→ TASK STATEMENT:
Would you please copy each line of the listing that mentions "персональных"?

→ RECORD SET:

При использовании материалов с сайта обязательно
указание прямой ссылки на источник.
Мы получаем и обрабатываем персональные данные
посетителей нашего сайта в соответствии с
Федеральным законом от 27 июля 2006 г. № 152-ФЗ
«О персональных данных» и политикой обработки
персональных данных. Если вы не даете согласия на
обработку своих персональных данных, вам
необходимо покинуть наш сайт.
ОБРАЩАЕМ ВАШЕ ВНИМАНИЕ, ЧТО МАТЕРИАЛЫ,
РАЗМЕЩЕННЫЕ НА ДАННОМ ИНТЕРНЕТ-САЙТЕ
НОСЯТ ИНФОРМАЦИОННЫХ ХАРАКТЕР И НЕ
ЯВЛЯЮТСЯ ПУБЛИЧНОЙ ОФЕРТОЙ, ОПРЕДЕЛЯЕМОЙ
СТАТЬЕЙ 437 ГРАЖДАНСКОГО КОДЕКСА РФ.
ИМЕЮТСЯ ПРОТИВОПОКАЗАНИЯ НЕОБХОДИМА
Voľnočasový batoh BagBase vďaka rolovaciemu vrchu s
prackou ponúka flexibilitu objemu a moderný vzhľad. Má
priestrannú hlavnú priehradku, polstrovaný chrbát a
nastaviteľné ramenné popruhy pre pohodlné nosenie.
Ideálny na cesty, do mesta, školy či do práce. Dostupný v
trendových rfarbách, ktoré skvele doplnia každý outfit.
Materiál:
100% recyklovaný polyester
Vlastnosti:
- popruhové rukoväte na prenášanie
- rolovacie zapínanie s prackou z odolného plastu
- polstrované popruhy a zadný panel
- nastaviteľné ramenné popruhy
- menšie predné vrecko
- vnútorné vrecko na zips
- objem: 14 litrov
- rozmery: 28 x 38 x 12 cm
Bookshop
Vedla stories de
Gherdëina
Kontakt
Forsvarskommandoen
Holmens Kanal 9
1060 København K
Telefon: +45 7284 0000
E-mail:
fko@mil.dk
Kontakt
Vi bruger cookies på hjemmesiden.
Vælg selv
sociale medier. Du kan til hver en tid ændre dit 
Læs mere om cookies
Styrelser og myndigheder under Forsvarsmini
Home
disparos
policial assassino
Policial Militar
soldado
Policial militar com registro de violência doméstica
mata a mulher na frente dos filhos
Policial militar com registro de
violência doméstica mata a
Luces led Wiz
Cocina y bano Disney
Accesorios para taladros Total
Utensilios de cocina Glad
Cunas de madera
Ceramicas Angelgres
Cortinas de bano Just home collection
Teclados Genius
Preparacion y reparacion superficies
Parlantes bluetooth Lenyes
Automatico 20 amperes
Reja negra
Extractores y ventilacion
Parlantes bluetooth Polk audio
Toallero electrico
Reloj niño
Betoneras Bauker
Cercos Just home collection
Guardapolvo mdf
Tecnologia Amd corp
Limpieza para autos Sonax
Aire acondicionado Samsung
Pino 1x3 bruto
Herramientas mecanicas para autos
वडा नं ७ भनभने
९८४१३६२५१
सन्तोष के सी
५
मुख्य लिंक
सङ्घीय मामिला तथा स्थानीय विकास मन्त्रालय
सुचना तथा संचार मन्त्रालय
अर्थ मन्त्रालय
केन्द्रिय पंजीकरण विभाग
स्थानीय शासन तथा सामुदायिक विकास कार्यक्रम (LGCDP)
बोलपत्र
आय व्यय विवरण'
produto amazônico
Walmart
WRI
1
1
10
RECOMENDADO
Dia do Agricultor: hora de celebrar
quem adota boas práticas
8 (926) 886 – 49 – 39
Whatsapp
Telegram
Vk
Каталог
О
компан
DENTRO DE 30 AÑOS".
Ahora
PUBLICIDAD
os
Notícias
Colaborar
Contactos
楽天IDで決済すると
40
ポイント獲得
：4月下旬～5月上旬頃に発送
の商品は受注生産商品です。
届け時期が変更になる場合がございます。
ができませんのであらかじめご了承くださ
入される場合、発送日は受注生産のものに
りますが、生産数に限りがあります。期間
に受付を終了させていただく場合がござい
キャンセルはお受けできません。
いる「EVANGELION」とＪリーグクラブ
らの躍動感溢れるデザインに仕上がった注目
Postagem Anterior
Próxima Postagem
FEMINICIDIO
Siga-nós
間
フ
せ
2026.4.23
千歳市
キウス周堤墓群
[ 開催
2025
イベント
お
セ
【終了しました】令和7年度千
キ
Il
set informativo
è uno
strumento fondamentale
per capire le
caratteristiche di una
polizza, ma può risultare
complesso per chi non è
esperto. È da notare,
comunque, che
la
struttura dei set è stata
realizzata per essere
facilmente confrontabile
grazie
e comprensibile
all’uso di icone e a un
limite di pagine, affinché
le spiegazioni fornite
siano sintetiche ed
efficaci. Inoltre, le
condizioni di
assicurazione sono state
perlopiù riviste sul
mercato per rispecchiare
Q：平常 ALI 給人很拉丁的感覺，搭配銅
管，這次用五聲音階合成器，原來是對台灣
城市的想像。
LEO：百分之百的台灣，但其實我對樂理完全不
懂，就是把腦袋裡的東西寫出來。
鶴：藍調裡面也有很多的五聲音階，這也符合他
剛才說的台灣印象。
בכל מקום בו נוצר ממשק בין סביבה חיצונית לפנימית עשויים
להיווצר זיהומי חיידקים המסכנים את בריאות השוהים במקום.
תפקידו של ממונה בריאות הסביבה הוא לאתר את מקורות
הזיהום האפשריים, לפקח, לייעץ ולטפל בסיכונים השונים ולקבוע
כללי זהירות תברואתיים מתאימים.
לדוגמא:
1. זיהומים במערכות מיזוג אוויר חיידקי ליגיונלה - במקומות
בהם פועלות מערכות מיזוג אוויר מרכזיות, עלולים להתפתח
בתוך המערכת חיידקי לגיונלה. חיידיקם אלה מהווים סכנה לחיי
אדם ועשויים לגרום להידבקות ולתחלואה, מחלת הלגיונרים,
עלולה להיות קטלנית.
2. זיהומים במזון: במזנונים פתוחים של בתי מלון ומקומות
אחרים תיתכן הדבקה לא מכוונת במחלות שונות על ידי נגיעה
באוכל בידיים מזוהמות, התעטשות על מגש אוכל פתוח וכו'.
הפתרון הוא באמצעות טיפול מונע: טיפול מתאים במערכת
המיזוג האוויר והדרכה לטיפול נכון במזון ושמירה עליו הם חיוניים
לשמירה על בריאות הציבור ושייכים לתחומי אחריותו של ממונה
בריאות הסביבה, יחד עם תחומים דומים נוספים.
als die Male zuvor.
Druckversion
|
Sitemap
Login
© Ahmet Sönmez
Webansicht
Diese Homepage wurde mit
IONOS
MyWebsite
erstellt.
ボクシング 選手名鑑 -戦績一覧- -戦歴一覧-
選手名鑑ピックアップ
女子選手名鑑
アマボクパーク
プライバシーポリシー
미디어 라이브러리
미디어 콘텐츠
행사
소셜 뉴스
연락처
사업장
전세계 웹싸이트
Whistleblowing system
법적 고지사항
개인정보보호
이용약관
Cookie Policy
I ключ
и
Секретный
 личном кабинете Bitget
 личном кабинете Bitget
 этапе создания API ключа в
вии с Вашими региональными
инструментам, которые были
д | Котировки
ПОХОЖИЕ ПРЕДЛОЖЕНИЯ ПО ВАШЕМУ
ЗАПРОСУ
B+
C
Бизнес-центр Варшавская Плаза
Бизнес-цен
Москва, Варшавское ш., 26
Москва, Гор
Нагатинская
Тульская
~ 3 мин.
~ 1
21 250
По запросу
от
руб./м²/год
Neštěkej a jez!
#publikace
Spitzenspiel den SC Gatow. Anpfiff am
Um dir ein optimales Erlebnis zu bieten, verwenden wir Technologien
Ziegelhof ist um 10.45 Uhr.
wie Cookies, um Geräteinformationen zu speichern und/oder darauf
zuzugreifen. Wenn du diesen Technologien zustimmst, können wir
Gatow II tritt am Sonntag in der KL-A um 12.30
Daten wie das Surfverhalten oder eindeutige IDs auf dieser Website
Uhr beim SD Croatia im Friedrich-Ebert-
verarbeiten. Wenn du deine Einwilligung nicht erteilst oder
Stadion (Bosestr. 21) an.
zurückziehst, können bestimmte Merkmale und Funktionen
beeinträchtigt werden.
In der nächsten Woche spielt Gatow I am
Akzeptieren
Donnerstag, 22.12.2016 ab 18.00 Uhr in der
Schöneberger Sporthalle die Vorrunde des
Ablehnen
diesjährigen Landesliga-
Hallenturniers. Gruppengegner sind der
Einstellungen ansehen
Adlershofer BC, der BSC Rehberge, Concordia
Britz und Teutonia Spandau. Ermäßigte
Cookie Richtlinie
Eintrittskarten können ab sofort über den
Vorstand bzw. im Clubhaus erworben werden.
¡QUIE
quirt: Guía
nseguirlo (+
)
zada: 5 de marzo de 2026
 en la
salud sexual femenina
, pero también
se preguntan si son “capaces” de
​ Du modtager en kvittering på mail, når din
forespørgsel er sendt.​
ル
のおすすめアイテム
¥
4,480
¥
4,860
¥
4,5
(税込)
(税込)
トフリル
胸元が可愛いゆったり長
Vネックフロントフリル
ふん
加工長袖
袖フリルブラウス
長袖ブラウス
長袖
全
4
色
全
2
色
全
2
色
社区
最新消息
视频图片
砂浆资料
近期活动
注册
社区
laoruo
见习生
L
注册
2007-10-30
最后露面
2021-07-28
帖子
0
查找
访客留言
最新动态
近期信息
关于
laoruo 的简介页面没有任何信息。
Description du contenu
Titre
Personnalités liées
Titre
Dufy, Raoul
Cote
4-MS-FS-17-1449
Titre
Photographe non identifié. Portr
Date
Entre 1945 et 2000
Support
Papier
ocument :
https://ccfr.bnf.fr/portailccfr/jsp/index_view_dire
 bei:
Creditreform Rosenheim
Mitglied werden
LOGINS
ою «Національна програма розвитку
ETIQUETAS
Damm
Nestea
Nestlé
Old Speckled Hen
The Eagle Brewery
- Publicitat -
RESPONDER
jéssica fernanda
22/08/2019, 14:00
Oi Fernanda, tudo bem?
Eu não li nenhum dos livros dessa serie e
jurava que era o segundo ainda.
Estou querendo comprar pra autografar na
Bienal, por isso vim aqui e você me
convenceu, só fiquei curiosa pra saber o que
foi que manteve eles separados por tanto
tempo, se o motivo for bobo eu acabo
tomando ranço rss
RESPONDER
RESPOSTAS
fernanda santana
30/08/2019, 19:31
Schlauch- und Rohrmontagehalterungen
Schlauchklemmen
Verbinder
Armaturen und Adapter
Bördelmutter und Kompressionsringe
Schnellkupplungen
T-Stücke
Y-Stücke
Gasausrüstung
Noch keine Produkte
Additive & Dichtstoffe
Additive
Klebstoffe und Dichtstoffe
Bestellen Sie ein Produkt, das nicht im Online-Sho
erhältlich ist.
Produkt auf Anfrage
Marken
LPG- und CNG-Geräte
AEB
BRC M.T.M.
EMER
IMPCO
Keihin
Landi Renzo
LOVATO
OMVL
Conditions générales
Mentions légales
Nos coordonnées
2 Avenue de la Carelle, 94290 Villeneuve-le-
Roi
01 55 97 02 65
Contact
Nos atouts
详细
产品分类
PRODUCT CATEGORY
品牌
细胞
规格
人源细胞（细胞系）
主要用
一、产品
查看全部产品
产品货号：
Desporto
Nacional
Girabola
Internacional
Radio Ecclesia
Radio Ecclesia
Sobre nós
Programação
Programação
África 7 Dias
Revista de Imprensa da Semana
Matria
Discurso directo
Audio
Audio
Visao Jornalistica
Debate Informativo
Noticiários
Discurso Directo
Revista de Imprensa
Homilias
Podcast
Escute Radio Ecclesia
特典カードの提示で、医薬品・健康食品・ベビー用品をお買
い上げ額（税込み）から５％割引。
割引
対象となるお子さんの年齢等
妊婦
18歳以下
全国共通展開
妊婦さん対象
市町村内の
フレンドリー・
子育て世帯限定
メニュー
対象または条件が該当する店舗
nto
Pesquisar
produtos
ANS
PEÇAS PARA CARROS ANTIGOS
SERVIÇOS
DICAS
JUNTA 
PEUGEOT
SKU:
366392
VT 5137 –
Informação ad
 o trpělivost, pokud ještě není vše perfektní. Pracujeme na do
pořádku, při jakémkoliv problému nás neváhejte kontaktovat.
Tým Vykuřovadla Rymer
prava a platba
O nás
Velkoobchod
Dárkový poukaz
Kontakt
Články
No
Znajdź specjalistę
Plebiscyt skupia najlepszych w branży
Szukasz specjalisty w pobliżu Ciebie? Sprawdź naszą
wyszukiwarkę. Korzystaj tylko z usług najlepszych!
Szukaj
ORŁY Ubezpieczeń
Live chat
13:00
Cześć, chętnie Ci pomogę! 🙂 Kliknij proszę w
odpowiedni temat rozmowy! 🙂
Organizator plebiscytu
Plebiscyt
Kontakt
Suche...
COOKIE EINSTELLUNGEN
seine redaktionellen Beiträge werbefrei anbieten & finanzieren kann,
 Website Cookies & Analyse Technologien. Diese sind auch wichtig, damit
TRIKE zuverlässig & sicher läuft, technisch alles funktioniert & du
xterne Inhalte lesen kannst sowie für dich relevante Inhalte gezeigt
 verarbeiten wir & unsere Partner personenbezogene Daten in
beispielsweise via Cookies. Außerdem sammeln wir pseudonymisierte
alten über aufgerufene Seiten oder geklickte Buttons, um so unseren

→ SOLUTION FOR THIS EXERCISE:
«О персональных данных» и политикой обработки
персональных данных. Если вы не даете согласия на
обработку своих персональных данных, вам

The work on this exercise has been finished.